Ohio Governor Signs Bill Permitting Police to Charge Up to $750 for Body Cam Footage Access

Ohio Governor Signs Bill Permitting Police to Charge Up to $750 for Body Cam Footage Access

Ohioans may soon not be able to easily view video from public police and jails because a controversial part was sneaked into the large package of bills that the legislature sent home at the end of the session.

Late Thursday night, Ohio Gov. Mike DeWine signed H.B. 315 into law. It is a 450-page omnibus bill that, among other things, lets cops charge people to watch videos from body cameras, dash cams, and jail surveillance cameras.

News 5 Cleveland and the Dayton Daily News say that the new law lets agencies charge a “estimated cost” of up to $75 per hour of footage to help pay for the work that goes into handling the video. The fee must not be more than $750 per request and will be charged before the video is given out.

DeWine told News 5 that he is a “strong proponent” of police cameras and does not plan to make it harder for people to see the footage, which is public record, even though the measure was criticized.

“Both body cameras worn by police and dashboard cameras have made investigations much better and have made police more accountable,” he said in a separate news release Thursday night.

“However, I am sensitive to the fact that this changing technology has affected law enforcement by oftentimes creating unfunded burdens on these agencies, especially when it comes to the often time-consuming and labor-intensive work it takes to provide them as public records.”

GOP state Rep. Bill Seitz, who pushed for the bill, told News 5 that the part of the law “only applies if you want the public office to make a copy of a video record, and only if it has to do with law enforcement, and only if the public office chooses to charge.”

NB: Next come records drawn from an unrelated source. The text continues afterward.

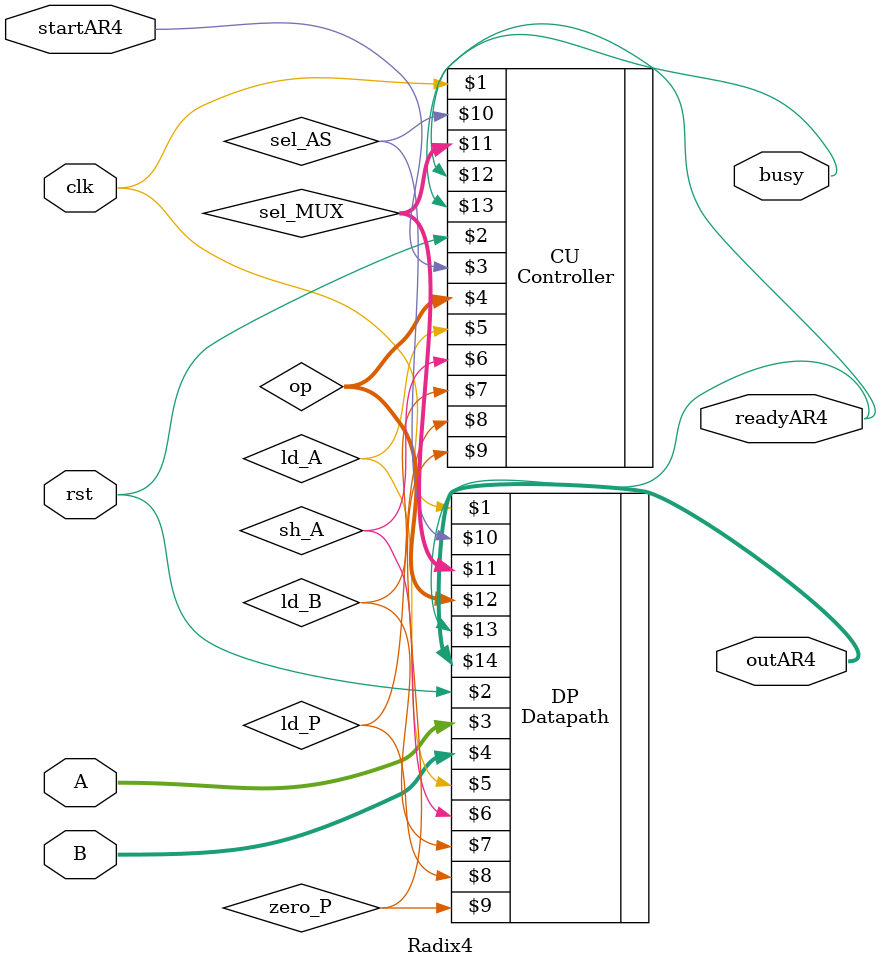
<source format=sv>

module Radix4	(clk, rst, startAR4, A, B, busy, outAR4, readyAR4);

	input  clk, rst, startAR4;
	input  [15:0] A, B;

	
	output busy, readyAR4;
	output [31:0] outAR4;
	
	wire ld_A, sh_A, ld_B, ld_P, zero_P, sel_AS, ld_MAC, busy,readyAR4;
	wire [1:0] sel_MUX;
	wire [2:0] op;
		
			
	Datapath DP (clk, rst, A, B, ld_A, sh_A, ld_B, ld_P, zero_P, sel_AS, sel_MUX, op, readyAR4, outAR4);

	Controller CU (clk, rst, startAR4, op, ld_A, sh_A, ld_B, ld_P, zero_P, sel_AS, sel_MUX, busy, readyAR4);
	
//-----------------------------------------------ASSERTIONS-----------------------------------------------------
//-------------------------------------Uncomment these assertions when running simulation-----------------------  
// This is not the only way to apply assertion, you may have used other kind of assertions 
//that do the same	
	// property ready_check;
      // @(posedge clk) startAR4 |-> ##9 $stable(readyAR4); ///Alternative way is using $stable////
    // endproperty
    
    // assert property (ready_check)
      // else $display("failed at time : ", $time);  //*/
	  
	  
	 // property readyWrong_check;
      // @(posedge clk) startAR4 |-> ##2 $stable(readyAR4); ///Alternative way is using $stable////
    // endproperty
    
    // assert property (readyWrong_check)
      // else $display("It seems like it is working ");  //*/
	
	
endmodule
	  
	  
</source>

He made it clear that people can still “look at the records for free and use their own phones or cameras to make their own video of the video.”

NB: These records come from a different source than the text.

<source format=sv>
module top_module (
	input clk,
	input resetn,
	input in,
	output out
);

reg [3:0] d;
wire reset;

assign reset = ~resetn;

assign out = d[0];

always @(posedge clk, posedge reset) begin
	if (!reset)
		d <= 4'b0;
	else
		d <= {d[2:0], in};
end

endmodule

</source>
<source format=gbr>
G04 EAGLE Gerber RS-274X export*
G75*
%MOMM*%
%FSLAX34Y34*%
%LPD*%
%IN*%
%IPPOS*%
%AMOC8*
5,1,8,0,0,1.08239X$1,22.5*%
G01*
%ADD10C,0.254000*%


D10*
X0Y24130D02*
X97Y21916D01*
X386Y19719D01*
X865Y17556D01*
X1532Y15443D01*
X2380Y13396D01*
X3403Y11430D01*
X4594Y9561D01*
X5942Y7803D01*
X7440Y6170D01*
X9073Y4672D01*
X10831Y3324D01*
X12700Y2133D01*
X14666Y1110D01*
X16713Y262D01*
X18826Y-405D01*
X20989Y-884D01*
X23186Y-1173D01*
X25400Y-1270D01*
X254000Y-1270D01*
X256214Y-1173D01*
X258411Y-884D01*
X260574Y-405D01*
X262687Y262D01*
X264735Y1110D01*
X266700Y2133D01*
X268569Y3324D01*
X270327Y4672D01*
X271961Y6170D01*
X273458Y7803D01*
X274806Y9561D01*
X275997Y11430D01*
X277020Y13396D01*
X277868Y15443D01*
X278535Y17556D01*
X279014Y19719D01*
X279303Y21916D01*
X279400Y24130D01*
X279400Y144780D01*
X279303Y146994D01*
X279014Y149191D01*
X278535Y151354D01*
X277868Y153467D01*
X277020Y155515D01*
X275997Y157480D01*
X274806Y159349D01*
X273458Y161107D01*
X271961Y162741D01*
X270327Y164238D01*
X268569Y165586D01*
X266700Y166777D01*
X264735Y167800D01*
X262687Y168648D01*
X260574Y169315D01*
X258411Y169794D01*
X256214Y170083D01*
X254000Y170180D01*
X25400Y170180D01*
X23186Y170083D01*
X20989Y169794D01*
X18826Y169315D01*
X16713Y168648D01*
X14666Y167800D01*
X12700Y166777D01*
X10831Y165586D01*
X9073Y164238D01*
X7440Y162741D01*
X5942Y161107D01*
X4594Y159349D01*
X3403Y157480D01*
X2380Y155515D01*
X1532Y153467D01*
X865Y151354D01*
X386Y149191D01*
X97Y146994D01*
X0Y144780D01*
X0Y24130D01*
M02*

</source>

Still, Niraj Antani, a Republican state lawmaker, told the news source that he is “deeply concerned” that the fee to make the video public will be “burdensome.”

“When I pushed for HB 425—which made police body camera videos public record—our goal was to make sure that the public and news media could easily see body camera videos that were important to the public,” Antani told News 5. “Certainly, the cost of properly blurring out the videos and storage was something we discussed at length with our law enforcement partners.”

Jonathan Entin, a law professor at Case Western Reserve University, has already talked about how the provision could affect whether police video is shown to the public.

“You know how people say it’s hard to pay for things like groceries, clothes, the car, and medicine these days?” Entin told News 5 when the lawmakers first passed the bill. “If you have all of those things, $75 an hour for video, even for an hour, might be too much for you to pay, so you might not ask.”